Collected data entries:
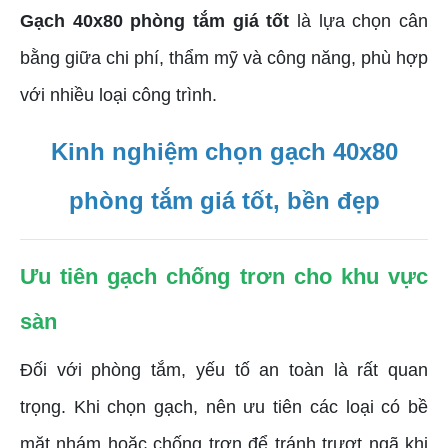
Gạch 40x80 phòng tắm giá tốt
là lựa chọn cân
bằng giữa chi phí, thẩm mỹ và công năng, phù hợp
với nhiều loại công trình.
Kinh nghiệm chọn gạch 40x80
phòng tắm giá tốt, bền đẹp
Ưu tiên gạch chống trơn cho khu vực
sàn
Đối với phòng tắm, yếu tố an toàn là rất quan
trọng. Khi chọn gạch, nên ưu tiên các loại có bề
mặt nhám hoặc chống trơn để tránh trượt ngã khi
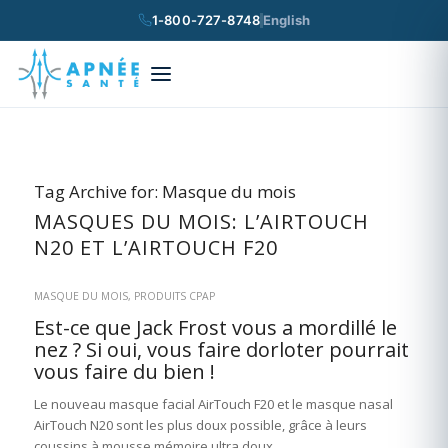
1-800-727-8748
English
×
Rechercher
Tag Archive for:
Masque du mois
MASQUES DU MOIS: L’AIRTOUCH
N20 ET L’AIRTOUCH F20
MASQUE DU MOIS
,
PRODUITS CPAP
Est-ce que Jack Frost vous a mordillé le
nez ? Si oui, vous faire dorloter pourrait
vous faire du bien !
Le nouveau masque facial AirTouch F20 et le masque nasal
AirTouch N20 sont les plus doux possible, grâce à leurs
coussins à mousse mémoire ultra doux.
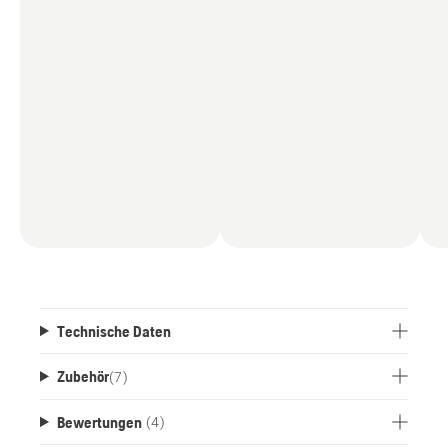
Technische Daten
Zubehör
(
7
)
Bewertungen
(4)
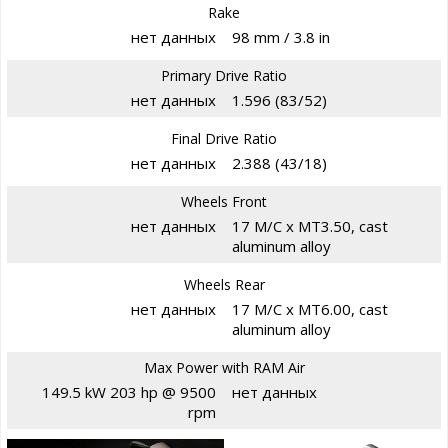
Rake
нет данных
98 mm / 3.8 in
Primary Drive Ratio
нет данных
1.596 (83/52)
Final Drive Ratio
нет данных
2.388 (43/18)
Wheels Front
нет данных
17 M/C x MT3.50, cast
aluminum alloy
Wheels Rear
нет данных
17 M/C x MT6.00, cast
aluminum alloy
Max Power with RAM Air
149.5 kW 203 hp @ 9500
нет данных
rpm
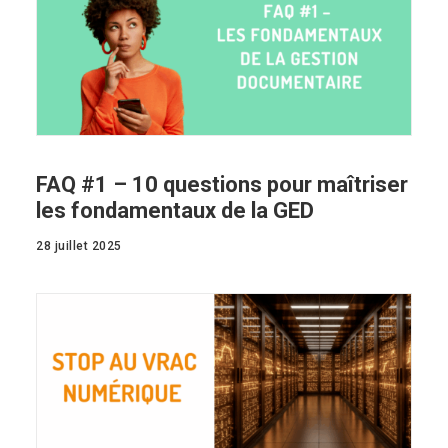
FAQ #1 – 10 questions pour maîtriser
les fondamentaux de la GED
28 juillet 2025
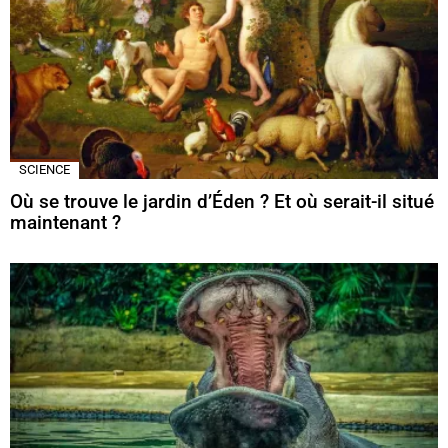
SCIENCE
Où se trouve le jardin d’Éden ? Et où serait-il situé
maintenant ?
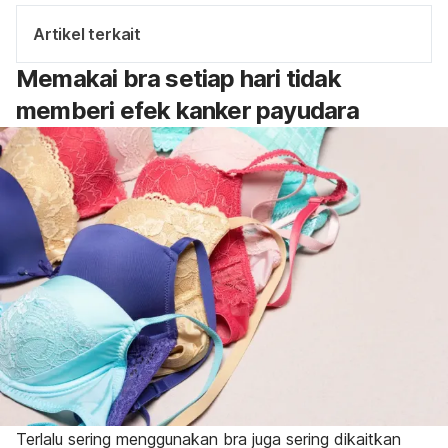
Artikel terkait
Memakai bra setiap hari tidak
memberi efek kanker payudara
Terlalu sering menggunakan bra juga sering dikaitkan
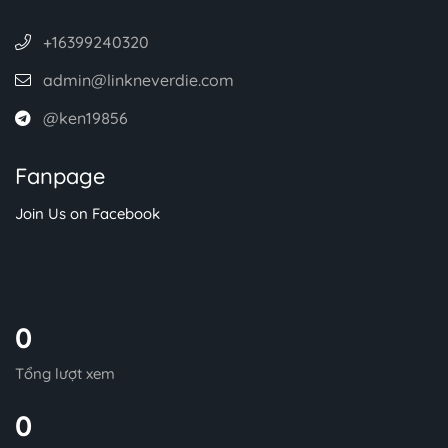
+16399240320
admin@linkneverdie.com
@ken19856
Fanpage
Join Us on Facebook
0
Tổng lượt xem
0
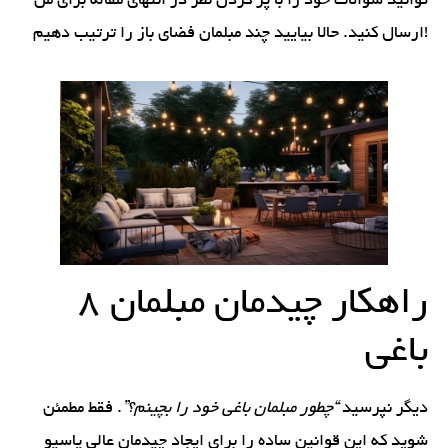
توانید سوالات خود را با پر کردن نظر در انتهای مقاله برای من
ارسال کنید. حالا بیایید چند مبلمان فضای باز را ترتیب دهیم!
8 راهکار چیدمان مبلمان
باغی
دیگر نپرسید
“چطور مبلمان باغی خود را بچینم؟”
. فقط مطمئن
شوید که این قوانین ساده را برای ایجاد چیدمان عالی پاسیو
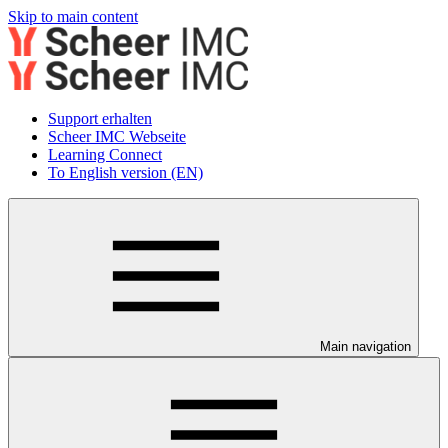
Skip to main content
Support erhalten
Scheer IMC Webseite
Learning Connect
To English version (EN)
Main navigation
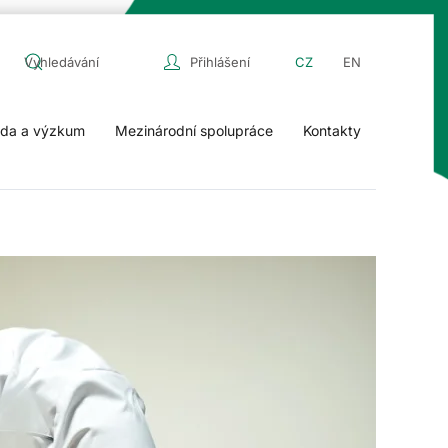
Přihlášení
CZ
EN
da a výzkum
Mezinárodní spolupráce
Kontakty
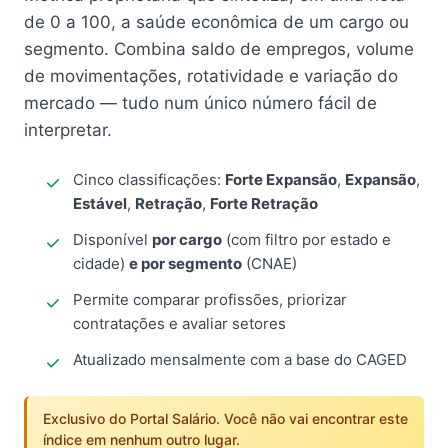
de 0 a 100, a saúde econômica de um cargo ou
segmento. Combina saldo de empregos, volume
de movimentações, rotatividade e variação do
mercado — tudo num único número fácil de
interpretar.
Cinco classificações:
Forte Expansão
,
Expansão
,
Estável
,
Retração
,
Forte Retração
Disponível
por cargo
(com filtro por estado e
cidade)
e por segmento
(CNAE)
Permite comparar profissões, priorizar
contratações e avaliar setores
Atualizado mensalmente com a base do CAGED
Exclusivo do Portal Salário. Você não vai encontrar este
índice em nenhum outro lugar.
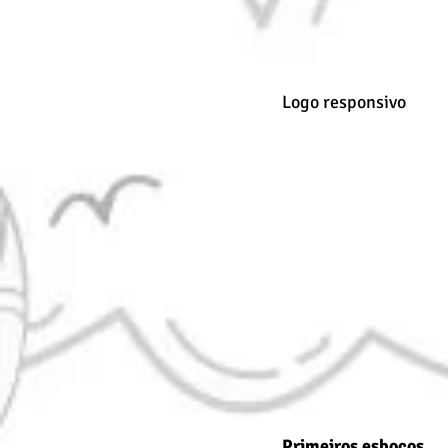
Logo responsivo
Primeiros esboços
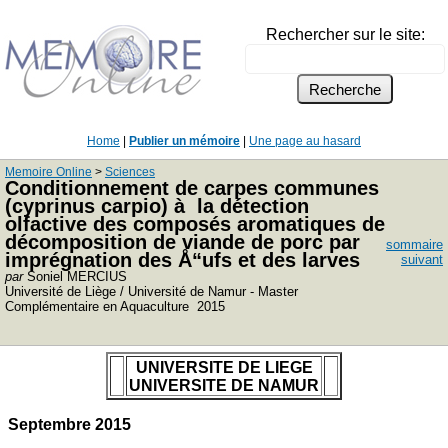
Rechercher sur le site:
Home
|
Publier un mémoire
|
Une page au hasard
Memoire Online
>
Sciences
Conditionnement de carpes communes
(cyprinus carpio) à la détection
olfactive des composés aromatiques de
décomposition de viande de porc par
sommaire
imprégnation des Å“ufs et des larves
suivant
par
Soniel MERCIUS
Université de Liège / Université de Namur - Master
Complémentaire en Aquaculture 2015
UNIVERSITE DE LIEGE
UNIVERSITE DE NAMUR
Septembre 2015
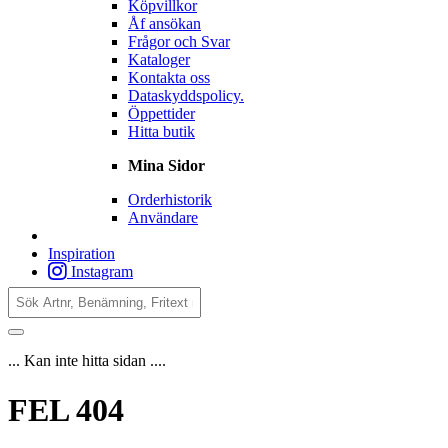
Köpvillkor
Åf ansökan
Frågor och Svar
Kataloger
Kontakta oss
Dataskyddspolicy.
Öppettider
Hitta butik
Mina Sidor
Orderhistorik
Användare
Inspiration
Instagram
... Kan inte hitta sidan ....
FEL
404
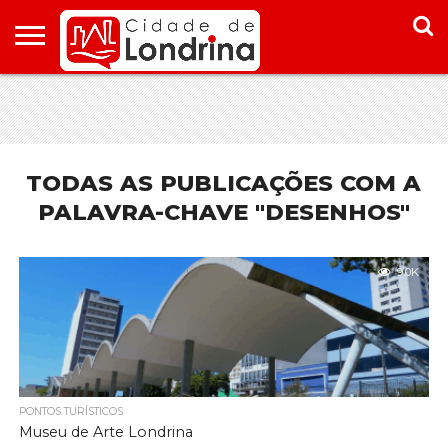
HOME
CONHEÇA
PONTOS
ONDE
ONDE
LONDRINA
TURÍSTICOS
FICAR EM
COMER
LONDRINA
EM
LONDRINA
TODAS AS PUBLICAÇÕES COM A
PALAVRA-CHAVE "DESENHOS"
9.0K
PONTOS TURÍSTICOS
Museu de Arte Londrina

» **Exercise**:
Print the lines from the one holding "Dataskyddspolicy." through the last line of the records, word for word, and omit the pictures.

» **Result of this exercise**:
Dataskyddspolicy.
Öppettider
Hitta butik
Mina Sidor
Orderhistorik
Användare
Inspiration
Instagram
... Kan inte hitta sidan ....
FEL
404
HOME
CONHEÇA
PONTOS
ONDE
ONDE
LONDRINA
TURÍSTICOS
FICAR EM
COMER
LONDRINA
EM
LONDRINA
TODAS AS PUBLICAÇÕES COM A
PALAVRA-CHAVE "DESENHOS"
9.0K
PONTOS TURÍSTICOS
Museu de Arte Londrina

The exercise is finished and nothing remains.